Alljährlich verbrachten wir hier in einer gemütlichen Ferienwohnung auf einem Obsthof mit etwas Weinanbau die letzten beiden Wochen der großen Ferien. Ich erinnere mich an unbeschwerte Spätsommertage, heftige Gewitter, deren Blitze durch das Dachfenster meines Zimmers so grell waren, dass ich mich unter der Bettdecke versteckt habe, hier mochte ich sogar den Regen – die Geräusche der Tropfen auf dem Dachfenster sind heute noch einer meiner liebsten Kindheitserinnerungen. Unsere Vermieter hatten einen Seezugang mit eigenem Badestrand, hier habe ich das Schwimmen gelernt.

Zwar haben wir – wie alle »modernen« Familien der damaligen Zeit auch jedes Jahr Urlaub an der Adria gemacht – der Bodensee war jedoch ein viel geduldigerer Lehrmeister: Die Wellen waren nicht so hoch und wenn mich die Kräfte in den Ärmchen verlassen haben schluckte ich ein bisschen Süßwasser und kam prustend wieder an die Oberfläche. So wurde ich eine sichere und ausdauernde Schwimmerin und bin es bis heute.

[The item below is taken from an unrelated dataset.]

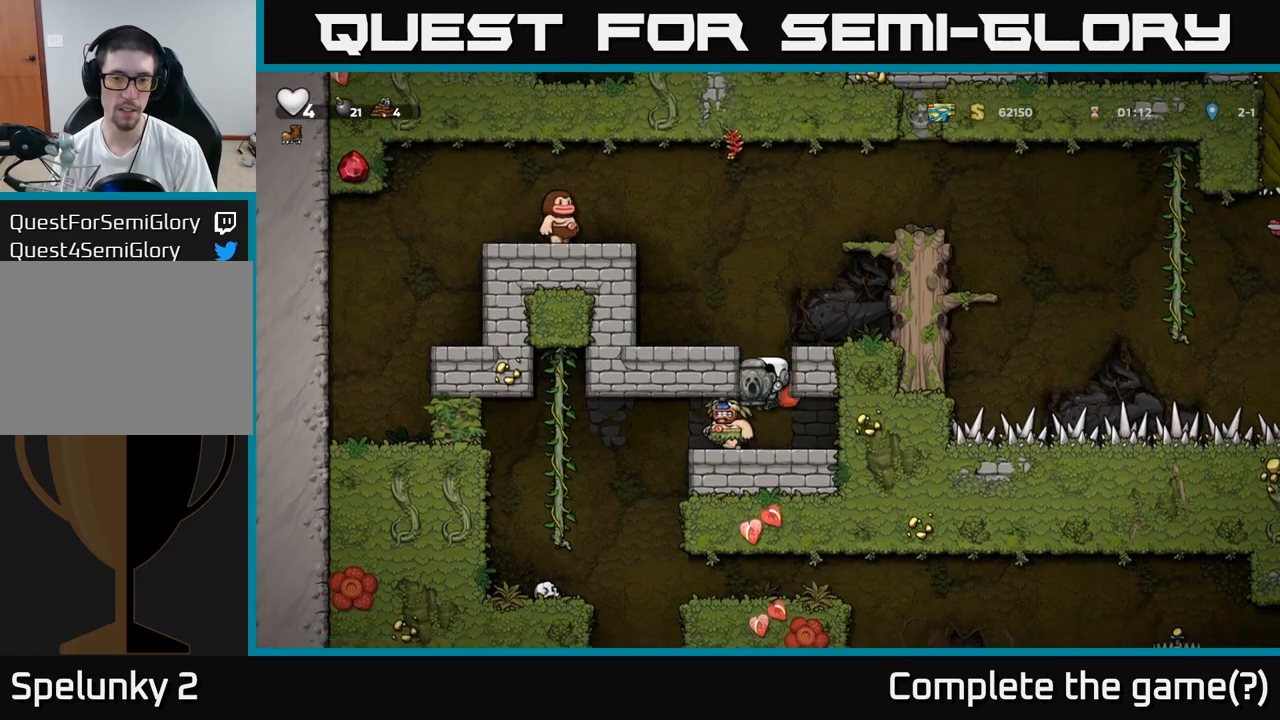
{"dt_ms": 500, "buttons": [], "events": []}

Nonnenhorn war damals ein verschlafener Ort – Höhepunkte meiner Ferientage am See waren ein Match am wohl schönsten und liebevollsten Minigolfplatz am See gegen meine Familie (das ich regelmäßig verloren habe), ein Fahrt mit Schiff (meistens zur Mainau, wo-bei mich die Blumenpracht in diesem Alter nicht wirklich interessiert hat), ein Ausflug nach Lindau (dass mir im Gegensatz zu Nonnenhorn wie eine Großstadt vorkam) oder eine beschwerliche Autofahrt auf den Pfänder (oben war mir immer schlecht) aber im Panorama-restaurant gab´s Schnitzel mit Pommes und die Hängebauchschweine mochte ich auch....

Damals gab es auch noch das »Tanzschiff«, es fuhr zweimal wöchentlich mit der »besseren Gesellschaft« über den nächtlichen See, an diesen Abenden stand die ganze Familie auf dem Balkon, um vor dem Hintergrund des flimmernden Schweizer Ufers das beleuchtete Schiff vorbeiziehen zu sehen – wenn der Wind günstig stand, konnte man sogar die Musik hören.

Und wir Kinder durften auch schon mal bei der Birnenernte mithelfen – damit waren die Höhepunkte des Urlaubs aber auch schon erschöpft… ich stromerte mit dem Klapprad durch den Ort, in dem es nie etwas Neues zu sehen gab, suchte schöne Steine am Strand oder begleitete die Mutter zum Einkaufen in den winzigen Tante-Emma-Laden gleich nach dem alten Torkel. Was ich über alles liebte, war das große Bootshaus in unmittelbarer Nachbarschaft im See. Ich fand es geheimnisvoll und träumte davon, es zu besitzen und darin zu wohnen, während es im Sturm den Wellen trotzt…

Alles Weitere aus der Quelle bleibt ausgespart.